File System
Use the Source configuration screen to set up the crawling and classification operations for content stored in your file server. Netwrix Data Classification can process individual files or folders. Select, respectively, File or Folder at the first screen of the Add content source wizard.
Add Folder source
Use Folder to add the following content sources:
- Windows folders
- SMB (CIFS) shares
- NFS shares
IMPORTANT! To add an NFS share, make sure you have configured it for crawling as described in Configure NFS File Share for Crawling
By default, configuration window displays basic configuration settings only. To configure advanced settings, click the "wrench" icon in the bottom left corner.
NOTE: To configure advanced settings, your user account will need advanced privileges. See Users and Security Settings for more information.

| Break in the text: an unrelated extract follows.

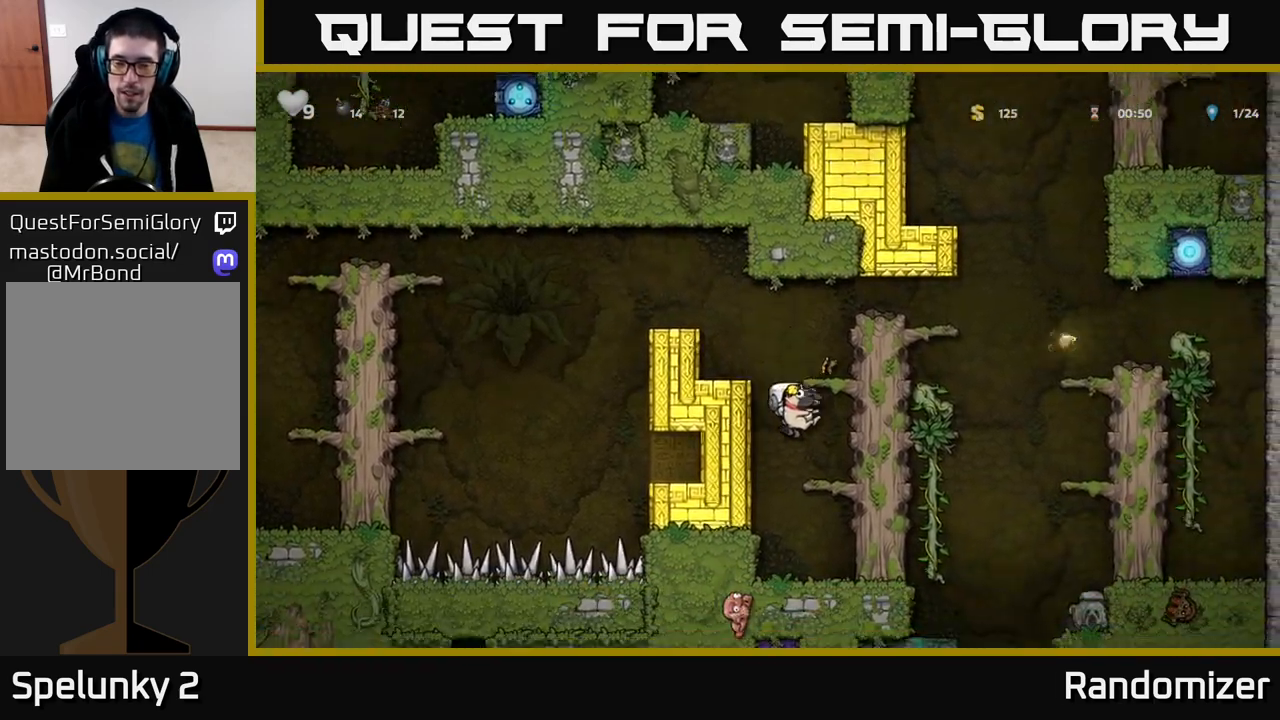
{"buttons": [], "left_stick": "right", "right_stick": "center", "events": [[83, "left_stick", "center"], [200, "A", "down"], [383, "left_stick", "right"], [400, "A", "up"]]}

Complete the following fields:
Option | Description |
---|---|
Basic settings | |
Folder | Enter the UNC path of the root folder where collection is to start. |
Depth Limit | Specify how many levels the indexing should process. Possible options: - Exclude Subfolders - All Subfolders (default setting) - Limit Subfolders - if selected, specify the required subfolders depth (from 2 to 99) |
Write classifications | Select if you wish to write classifications directly into the document properties, i.e. use tagging. This applies to DOC/DOCX/XLS/XLSX/PPT/PPTX/PDF. See also File System. |
Source Group | Default value recommended. |
Pause source on creation | Select if you want to make other configuration changes before collection of the source occurs. |
Advanced settings | |
Username | Specify the account used to process the folder. |
Password | Provide a password for the account specified above. |
Text Patterns | See Text Processing for more information. |
Date Filter | Use this calendar control to instruct the program to only crawl the content that has been modified since the specified date. This can be useful for targeting data that is current - in situations where there is a huge volume of content (assuming that the most recent content has the highest risk). |
Anonymous Access Allowed | Select this option to disable security filtering for the content source. If cleared, the indexing processes will collect Windows Access Control Lists (ACLs) for the files, and search results will be filtered based upon the end user's Windows identity. |
Duplicate Detection Enabled | Select to exclude duplicates (i.e. documents that contain the same text content) from the index. |
Re-Index Period | Specifies how often the source should be checked for changes. Netwrix recommends using default values. Default is 7 days. NOTE: Netwrix Data Classification monitors file shares to detect when a document is added/modified. These will then be queued for reprocessing. The source will still be checked for changes based on the re-index period in case any updates are not received. See Manage Sources for more information. |
Priority | Netwrix recommends using default values. |
Document Type | Specify a value that will be used to restrict queries when utilising the search index. |
When finished, click Save.
Add Files source
Use the File section to crawl individual files.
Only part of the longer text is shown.